You get per diem regardless of where you stay. From the time you “check in” (show time) of your trip till the time you check out the per diem clock is running. But yes if you’re on a multi day trip that clock is running around the clock until the trip ends. The reason I point out it doesn’t matter where you stay because you could (on a rare occasion) have a trip with an overnight at you base. As long as that’s a SINGLE trip again the clock keeps running.

Adam


(Peter Pham) #34

Wow! So you could jumpseat back home and still get payed for that time you’re at home???


#35

Technically yes BUT that’s really not a good idea. When you’re in the middle of a trip you are not off (hence the reason you’re getting per diem). Airline schedules can and often do change. Let’s say you’re on a trip and go home and were planning on getting back the next afternoon. To use current events let’s say a hurricane changes tracks and they move your departure time up to get the plane out. If you’re not there that’s on you and it’ll cost you a lot more than that per diem not to mention a somewhat less than pleasant conversation with the Chief Pilot.

Adam


(Jesse) #36

Hi guys,

Quick question about low-seniority scheduling. I’m considering making the jump from rotorcraft to the airlines and will be a commuter if I do. I would much prefer a longer duration of days in-a-row followed by hopefully the same number of days off, more or less. With that in mind, it seems like generally the shorter 1-2 day trips are sought after and may go to those with senoirity. Is it realistic for a new guy to fairly regularly get a 5/5 or longer rotation? Also, is there a maximum amount of days that airlines will allow you to be scheduled?


#37

Jesse,

There are basically 2 things that govern pilot scheduling. One is FAR Part 117 Flight and Duty Limitations and Rest Requirements AND the airline’s pilot contract which will have minimum days off per month (typically around 12). Beyond that no it is not realistic to have any consistent schedule. Some months you’ll be fine, others you won’t. EVERYTHING is based on seniority and until you build some you will literally be at the mercy of those senior to you. This month was my first month with a line as the most junior Capt at my airline. I actually did surprisingly well schedule wise, in fact I was shocked how good it was. I got the days off I wanted and the trips I wanted. I was giddy, until Feb’s schedule was posted and it was the complete opposite. Lousy trips, min days off and none that I wanted. As you said yes the shorter trips are more desirable, but that’s for those who live in base. You will most definitely not be the only commuter and the others will be thinking the same as you.

Adam


#38

Jesse,

Basically in the airlines it is hard to work more than six days in a row due to the FARs. Generally speaking, the average trips at the airlines I have worked for are four days in length. Five or six day trips are rather unusual.
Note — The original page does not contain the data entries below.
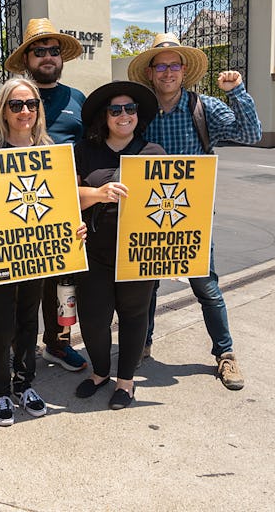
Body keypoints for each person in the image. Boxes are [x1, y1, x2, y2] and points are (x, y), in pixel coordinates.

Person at [127, 32, 262, 390]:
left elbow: (251, 135)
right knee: (146, 284)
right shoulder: (138, 111)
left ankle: (226, 354)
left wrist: (237, 93)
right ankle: (142, 343)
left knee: (206, 286)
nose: (168, 72)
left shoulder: (205, 108)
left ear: (183, 70)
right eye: (161, 65)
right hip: (146, 213)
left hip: (192, 216)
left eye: (174, 65)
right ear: (151, 72)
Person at [0, 18, 89, 372]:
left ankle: (57, 344)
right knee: (17, 299)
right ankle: (17, 353)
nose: (47, 57)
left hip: (60, 214)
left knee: (62, 291)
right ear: (26, 59)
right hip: (14, 214)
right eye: (38, 51)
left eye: (53, 51)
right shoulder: (5, 100)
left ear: (61, 57)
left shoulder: (78, 100)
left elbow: (89, 154)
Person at [73, 81, 166, 410]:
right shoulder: (85, 151)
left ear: (137, 115)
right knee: (94, 320)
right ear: (105, 116)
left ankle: (125, 382)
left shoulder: (154, 153)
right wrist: (99, 193)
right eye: (116, 109)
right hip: (94, 252)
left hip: (138, 253)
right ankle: (99, 373)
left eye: (130, 109)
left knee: (134, 315)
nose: (123, 115)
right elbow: (67, 197)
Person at [0, 78, 52, 427]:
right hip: (4, 251)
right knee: (3, 324)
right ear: (4, 110)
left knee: (29, 321)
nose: (25, 111)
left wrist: (73, 226)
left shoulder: (48, 149)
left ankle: (25, 383)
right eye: (16, 105)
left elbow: (58, 201)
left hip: (37, 250)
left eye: (31, 104)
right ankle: (0, 388)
I have an uncle who flies helicopters to the rigs, he is able to really condense his schedule down, it will not be possible for you to do that at the airlines.

Chris


(Shane Meeks) #39

Adam,

You (and others) have used the term “lousy” trips. Can you be more specific as to what defines a “lousy” trip?

Thanks much,
Shane


#40

Shane,

As the term “lousy” is a purely subjective term the definition of a “lousy trip” varies from individual to individual. Simply put every pilot has their own definition of what “lousy” means. It could be the duration, the destination, the crew. I like early am trips so to me any trip that doesn’t start early is a lousy trip. There are pilots who feel completely opposite. When I was at ExpressJet EWR pilots hated going to Mexico. I loved it and went all the time because no one else wanted to. There’s an old saying “one man’s garbage is another man’s treasure”, or is it the other way around? Regardless once you get there I promise you’ll have your very own personal definition of what a “lousy trip” is.